**Your goal**. Find each line below that includes "format", then copy it.

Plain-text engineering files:
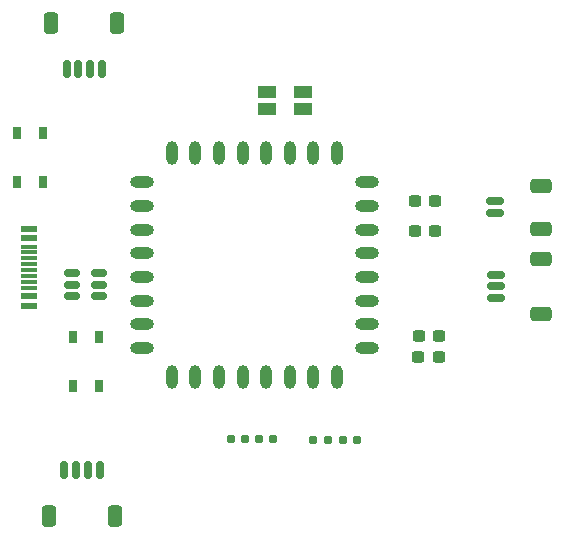
<source format=gbr>
%TF.GenerationSoftware,KiCad,Pcbnew,8.0.3*%
%TF.CreationDate,2024-10-14T16:47:46+01:00*%
%TF.ProjectId,nPM1300 kicad design,6e504d31-3330-4302-906b-696361642064,rev?*%
%TF.SameCoordinates,Original*%
%TF.FileFunction,Paste,Top*%
%TF.FilePolarity,Positive*%
%FSLAX46Y46*%
G04 Gerber Fmt 4.6, Leading zero omitted, Abs format (unit mm)*
G04 Created by KiCad (PCBNEW 8.0.3) date 2024-10-14 16:47:46*
%MOMM*%
%LPD*%
G01*
G04 APERTURE LIST*
G04 Aperture macros list*
%AMRoundRect*
0 Rectangle with rounded corners*
0 $1 Rounding radius*
0 $2 $3 $4 $5 $6 $7 $8 $9 X,Y pos of 4 corners*
0 Add a 4 corners polygon primitive as box body*
4,1,4,$2,$3,$4,$5,$6,$7,$8,$9,$2,$3,0*
0 Add four circle primitives for the rounded corners*
1,1,$1+$1,$2,$3*
1,1,$1+$1,$4,$5*
1,1,$1+$1,$6,$7*
1,1,$1+$1,$8,$9*
0 Add four rect primitives between the rounded corners*
20,1,$1+$1,$2,$3,$4,$5,0*
20,1,$1+$1,$4,$5,$6,$7,0*
20,1,$1+$1,$6,$7,$8,$9,0*
20,1,$1+$1,$8,$9,$2,$3,0*%
G04 Aperture macros list end*
%ADD10RoundRect,0.150000X0.625000X-0.150000X0.625000X0.150000X-0.625000X0.150000X-0.625000X-0.150000X0*%
%ADD11RoundRect,0.250000X0.650000X-0.350000X0.650000X0.350000X-0.650000X0.350000X-0.650000X-0.350000X0*%
%ADD12RoundRect,0.160000X-0.197500X-0.160000X0.197500X-0.160000X0.197500X0.160000X-0.197500X0.160000X0*%
%ADD13RoundRect,0.237500X0.300000X0.237500X-0.300000X0.237500X-0.300000X-0.237500X0.300000X-0.237500X0*%
%ADD14R,0.650000X1.050000*%
%ADD15RoundRect,0.150000X0.150000X0.625000X-0.150000X0.625000X-0.150000X-0.625000X0.150000X-0.625000X0*%
%ADD16RoundRect,0.250000X0.350000X0.650000X-0.350000X0.650000X-0.350000X-0.650000X0.350000X-0.650000X0*%
%ADD17O,2.000000X1.000000*%
%ADD18O,1.000000X2.000000*%
%ADD19R,1.450000X0.600000*%
%ADD20R,1.450000X0.300000*%
%ADD21R,1.500000X1.100000*%
%ADD22RoundRect,0.150000X-0.150000X-0.625000X0.150000X-0.625000X0.150000X0.625000X-0.150000X0.625000X0*%
%ADD23RoundRect,0.250000X-0.350000X-0.650000X0.350000X-0.650000X0.350000X0.650000X-0.350000X0.650000X0*%
%ADD24RoundRect,0.150000X-0.512500X-0.150000X0.512500X-0.150000X0.512500X0.150000X-0.512500X0.150000X0*%
G04 APERTURE END LIST*
D10*
%TO.C,J5*%
X145700000Y-64800000D03*
X145700000Y-63800000D03*
D11*
X149575000Y-66100000D03*
X149575000Y-62500000D03*
%TD*%
D12*
%TO.C,R4*%
X132802500Y-84000000D03*
X133997500Y-84000000D03*
%TD*%
D13*
%TO.C,C1*%
X140925000Y-75200000D03*
X139200000Y-75200000D03*
%TD*%
D14*
%TO.C,SW2*%
X105225000Y-62175000D03*
X105225000Y-58025000D03*
X107375000Y-62175000D03*
X107375000Y-58050000D03*
%TD*%
D13*
%TO.C,C4*%
X140625000Y-63790000D03*
X138900000Y-63790000D03*
%TD*%
D12*
%TO.C,R3*%
X130297500Y-84000000D03*
X131492500Y-84000000D03*
%TD*%
D13*
%TO.C,C3*%
X140625000Y-66300000D03*
X138900000Y-66300000D03*
%TD*%
D15*
%TO.C,J7*%
X112400000Y-52600000D03*
X111400000Y-52600000D03*
X110400000Y-52600000D03*
X109400000Y-52600000D03*
D16*
X113700000Y-48725000D03*
X108100000Y-48725000D03*
%TD*%
D12*
%TO.C,R2*%
X125700000Y-83900000D03*
X126895000Y-83900000D03*
%TD*%
%TO.C,R1*%
X123300000Y-83900000D03*
X124495000Y-83900000D03*
%TD*%
D10*
%TO.C,J4*%
X145725000Y-72000000D03*
X145725000Y-71000000D03*
X145725000Y-70000000D03*
D11*
X149600000Y-73300000D03*
X149600000Y-68700000D03*
%TD*%
D13*
%TO.C,C2*%
X140887500Y-77000000D03*
X139162500Y-77000000D03*
%TD*%
D17*
%TO.C,U2*%
X115800000Y-62200000D03*
X115800000Y-64200000D03*
X115800000Y-66200000D03*
X115800000Y-68200000D03*
X115800000Y-70200000D03*
X115800000Y-72200000D03*
X115800000Y-74200000D03*
X115800000Y-76200000D03*
D18*
X118300000Y-78700000D03*
X120300000Y-78700000D03*
X122300000Y-78700000D03*
X124300000Y-78700000D03*
X126300000Y-78700000D03*
X128300000Y-78700000D03*
X130300000Y-78700000D03*
X132300000Y-78700000D03*
D17*
X134800000Y-76200000D03*
X134800000Y-74200000D03*
X134800000Y-72200000D03*
X134800000Y-70200000D03*
X134800000Y-68200000D03*
X134800000Y-66200000D03*
X134800000Y-64200000D03*
X134800000Y-62200000D03*
D18*
X132300000Y-59700000D03*
X130300000Y-59700000D03*
X128300000Y-59700000D03*
X126300000Y-59700000D03*
X124300000Y-59700000D03*
X122300000Y-59700000D03*
X120300000Y-59700000D03*
X118300000Y-59700000D03*
%TD*%
D19*
%TO.C,J1*%
X106195000Y-66130000D03*
X106195000Y-66930000D03*
D20*
X106195000Y-68130000D03*
X106195000Y-69130000D03*
X106195000Y-69630000D03*
X106195000Y-70630000D03*
D19*
X106195000Y-71830000D03*
X106195000Y-72630000D03*
X106195000Y-72630000D03*
X106195000Y-71830000D03*
D20*
X106195000Y-71130000D03*
X106195000Y-70130000D03*
X106195000Y-68630000D03*
X106195000Y-67630000D03*
D19*
X106195000Y-66930000D03*
X106195000Y-66130000D03*
%TD*%
D14*
%TO.C,SW1*%
X109950000Y-79400000D03*
X109950000Y-75250000D03*
X112100000Y-79400000D03*
X112100000Y-75275000D03*
%TD*%
D21*
%TO.C,D1*%
X126400000Y-54500000D03*
X129400000Y-54500000D03*
X129400000Y-56000000D03*
X126400000Y-56000000D03*
%TD*%
D22*
%TO.C,J6*%
X109200000Y-86525000D03*
X110200000Y-86525000D03*
X111200000Y-86525000D03*
X112200000Y-86525000D03*
D23*
X107900000Y-90400000D03*
X113500000Y-90400000D03*
%TD*%
D24*
%TO.C,U1*%
X109825000Y-69900000D03*
X109825000Y-70850000D03*
X109825000Y-71800000D03*
X112100000Y-71800000D03*
X112100000Y-70850000D03*
X112100000Y-69900000D03*
%TD*%
M02*

</source>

**Task answer**.
<source format=gbr>
G04 Gerber Fmt 4.6, Leading zero omitted, Abs format (unit mm)*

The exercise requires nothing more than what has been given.